Schools of rock

There’s a whole lot of moving, shaking, and band-building going on in the world of local music instruction
By SAM PFEIFLE  |  November 28, 2007
feat_musicschool3inside

"How I became a Grasshole: Or how my music teacher tricked me into having fun." By Sam Pfeifle.
Peter Milliken, executive director at the two-year-old 317 Main Street Community Music Center, has a vision for his music school, based in a stately Victorian house in Yarmouth: “You walk in here, and you feel as though you’re visiting your favorite aunt or uncle’s house ... it’s a place where you want to visit and you’re willing to take risks.”

That vision sounds a lot like that of Deirdre McClure, executive director at the Portland Conservatory of Music, which is about to move into new digs: “I want to help [our students] feel part of something.”

Jeff Shaw, proprietor of Portland’s much-heralded Rock Camp and the brand-spanking-new Maine Academy of Modern Music, is on board, too. He offers this feel-good nugget about a band he’s put together through his music instruction: “There’s one group of kids where one’s an exchange student from Italy, one kid is from North Yarmouth Academy, there are two Portland High kids, and one kid that just got out of Long Creek [Youth Detention Center]; and they’re all raging against the machine in their own way in this rock band.”

Over the course of the past two years, private music instruction in greater Portland has grown considerably, with at least 30 percent more students and the addition of two large schools. Whether it's because of decreasing public-school spending on music education or burgeoning demand, or both, these local schools of music — and they are now, more than ever, schools — are becoming more than just a group of small rooms in which to spend a half-hour with a struggling musician looking for some extra cash. They are creating bands, building communities, and offering more opportunity for an interested potential musician to get more out of music instruction than just learning to play an instrument.

“There are places that will teach cookie-cutter-method book learning,” says Tim Emery, one of the owners of Buckdancer’s Choice, which has provided music instruction for more than 30 years. “It’s certainly easy to do, but it really doesn’t give the kid a fighting chance, and often times it turns them off as much as excites them.”

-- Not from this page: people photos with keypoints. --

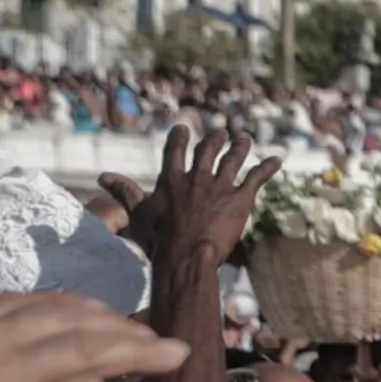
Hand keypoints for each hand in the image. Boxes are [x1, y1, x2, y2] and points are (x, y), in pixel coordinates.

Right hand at [100, 123, 276, 267]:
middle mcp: (197, 178)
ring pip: (233, 159)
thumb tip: (102, 176)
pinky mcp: (240, 199)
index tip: (183, 129)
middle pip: (208, 151)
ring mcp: (220, 187)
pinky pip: (257, 178)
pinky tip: (278, 160)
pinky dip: (268, 168)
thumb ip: (124, 191)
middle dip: (215, 140)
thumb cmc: (158, 238)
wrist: (186, 252)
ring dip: (240, 147)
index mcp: (172, 179)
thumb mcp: (137, 213)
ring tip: (244, 138)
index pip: (175, 152)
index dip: (179, 139)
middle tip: (221, 132)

There are at least 30, and likely more, private businesses that will help you learn an instrument in the Greater Portland area, ranging from one-person enterprises with lessons in living rooms (yours or theirs), to the Conservatory, which touts itself as Maine’s largest music school, with more than 400 students and as many as 40 instructors. Quite simply, there are competitive market forces at work here, with greater numbers of students than ever before (a conservative estimate for greater Portland? 2000+, from preschoolers to the elderly) having more instructors to choose from. Those market forces are creating changes for the betterment of local music-instruction consumers, and increasing the number of trained musicians being funneled into our local music scene.